Sebastian’s caring curiosity led him to realise that the solution was not a car with more airbags or crumple zones, but rather an autonomous vehicle - a radical new concept in mobility.

So, let’s confront an important misconception. Innovation is not a process, it is culture; a culture of caring  combined with a culture of curiosity. No company ever became more innovative because the CEO sent out a memo or the “innovation department” held a brainstorm session.

At its core, innovation is about caring enough to solve problems that matter to your stakeholders. Innovation is not  about idea generation. My dog comes up with at least two good ideas before breakfast, that doesn’t make her innovative. 

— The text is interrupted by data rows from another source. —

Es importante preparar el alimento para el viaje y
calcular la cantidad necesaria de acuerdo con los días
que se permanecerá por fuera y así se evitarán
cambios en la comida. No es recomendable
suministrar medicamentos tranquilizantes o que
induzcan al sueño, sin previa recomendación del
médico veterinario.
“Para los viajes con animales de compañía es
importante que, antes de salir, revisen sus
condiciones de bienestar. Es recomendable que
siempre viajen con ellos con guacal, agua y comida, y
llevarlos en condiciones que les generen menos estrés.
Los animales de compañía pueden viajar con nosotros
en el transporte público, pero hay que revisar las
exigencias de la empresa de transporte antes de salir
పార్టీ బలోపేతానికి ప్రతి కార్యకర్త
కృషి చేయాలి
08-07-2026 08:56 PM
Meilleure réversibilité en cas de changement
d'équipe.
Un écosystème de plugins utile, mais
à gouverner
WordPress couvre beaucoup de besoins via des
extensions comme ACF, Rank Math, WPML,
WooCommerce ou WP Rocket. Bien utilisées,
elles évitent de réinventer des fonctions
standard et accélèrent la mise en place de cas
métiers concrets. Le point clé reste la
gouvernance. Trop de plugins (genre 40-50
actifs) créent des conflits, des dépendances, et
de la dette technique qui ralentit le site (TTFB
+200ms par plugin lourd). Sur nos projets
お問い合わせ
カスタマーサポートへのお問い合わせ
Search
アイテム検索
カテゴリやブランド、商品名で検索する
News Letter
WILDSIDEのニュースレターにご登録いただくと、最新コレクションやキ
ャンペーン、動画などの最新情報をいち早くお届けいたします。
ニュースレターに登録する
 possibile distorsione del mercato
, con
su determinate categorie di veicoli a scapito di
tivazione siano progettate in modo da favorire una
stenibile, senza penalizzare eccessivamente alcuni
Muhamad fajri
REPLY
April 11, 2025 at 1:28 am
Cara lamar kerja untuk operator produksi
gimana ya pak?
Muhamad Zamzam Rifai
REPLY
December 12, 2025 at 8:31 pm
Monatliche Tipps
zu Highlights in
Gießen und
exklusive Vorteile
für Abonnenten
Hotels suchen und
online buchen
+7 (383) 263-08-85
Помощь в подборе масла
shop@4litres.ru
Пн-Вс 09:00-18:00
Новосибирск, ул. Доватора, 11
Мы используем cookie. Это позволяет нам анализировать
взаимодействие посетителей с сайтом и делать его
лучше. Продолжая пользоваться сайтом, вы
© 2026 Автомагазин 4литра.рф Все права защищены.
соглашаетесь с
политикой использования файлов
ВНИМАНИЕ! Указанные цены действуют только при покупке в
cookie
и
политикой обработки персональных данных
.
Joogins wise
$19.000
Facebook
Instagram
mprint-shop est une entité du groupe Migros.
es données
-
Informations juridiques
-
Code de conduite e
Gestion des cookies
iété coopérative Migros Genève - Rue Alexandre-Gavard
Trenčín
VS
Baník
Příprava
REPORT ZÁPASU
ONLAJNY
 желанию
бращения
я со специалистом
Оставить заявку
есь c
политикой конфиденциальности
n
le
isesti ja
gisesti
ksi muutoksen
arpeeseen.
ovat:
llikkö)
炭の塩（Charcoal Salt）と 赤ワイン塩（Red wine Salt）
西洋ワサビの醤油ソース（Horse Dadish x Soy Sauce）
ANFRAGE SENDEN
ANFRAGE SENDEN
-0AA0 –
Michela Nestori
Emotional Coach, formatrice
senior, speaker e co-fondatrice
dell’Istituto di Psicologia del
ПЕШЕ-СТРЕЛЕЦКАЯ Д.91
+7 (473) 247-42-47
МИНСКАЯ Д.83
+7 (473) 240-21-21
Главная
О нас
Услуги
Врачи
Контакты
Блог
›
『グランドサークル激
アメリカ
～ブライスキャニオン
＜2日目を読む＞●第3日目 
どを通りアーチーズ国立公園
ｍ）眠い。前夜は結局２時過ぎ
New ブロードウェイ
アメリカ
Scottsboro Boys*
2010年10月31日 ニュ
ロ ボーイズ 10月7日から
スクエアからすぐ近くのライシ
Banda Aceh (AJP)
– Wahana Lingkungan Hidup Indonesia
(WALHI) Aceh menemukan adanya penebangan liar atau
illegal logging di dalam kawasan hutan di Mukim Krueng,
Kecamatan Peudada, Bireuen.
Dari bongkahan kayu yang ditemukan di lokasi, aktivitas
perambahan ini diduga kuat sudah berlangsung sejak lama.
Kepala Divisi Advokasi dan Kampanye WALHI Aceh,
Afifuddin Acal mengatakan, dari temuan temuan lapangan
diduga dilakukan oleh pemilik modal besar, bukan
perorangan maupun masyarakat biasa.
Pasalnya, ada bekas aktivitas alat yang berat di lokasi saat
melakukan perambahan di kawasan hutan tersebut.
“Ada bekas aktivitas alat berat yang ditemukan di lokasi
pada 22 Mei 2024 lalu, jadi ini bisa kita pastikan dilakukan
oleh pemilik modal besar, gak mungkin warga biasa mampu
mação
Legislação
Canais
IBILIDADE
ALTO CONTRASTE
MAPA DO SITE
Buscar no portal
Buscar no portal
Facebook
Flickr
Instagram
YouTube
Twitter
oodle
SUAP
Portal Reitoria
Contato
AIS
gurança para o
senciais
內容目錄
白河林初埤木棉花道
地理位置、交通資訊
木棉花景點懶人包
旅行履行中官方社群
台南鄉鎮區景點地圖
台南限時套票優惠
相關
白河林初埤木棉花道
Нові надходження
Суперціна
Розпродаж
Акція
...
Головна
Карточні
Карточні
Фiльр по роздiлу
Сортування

When leaders focus on freeing up people to be critical thinkers who care enough to discover problems to solve, then innovation becomes the norm. Here’s our top tip takeaway: The most innovative companies are geniuses at discovering problems nobody else has even clocked.

Steve Jobs said: “Some people say give customers what they want, but that's not my approach. I think Henry Ford once said, 'If I'd ask customers what they wanted, they would've told me a faster horse.' People don't know what they want until you show it to them. That's why our task is to read things that are not yet on the page.” 

That is also why Apple, Google and Tesla are the most valuable companies in the world. It’s not their ideas, it’s their leaders and culture that cares enough to discover the problems not yet on the page. Those problems most important to their stakeholders. 

Innovation should not be seen as a bolt on activity. To be successful a culture of caring curiosity must be central to your organisation’s DNA.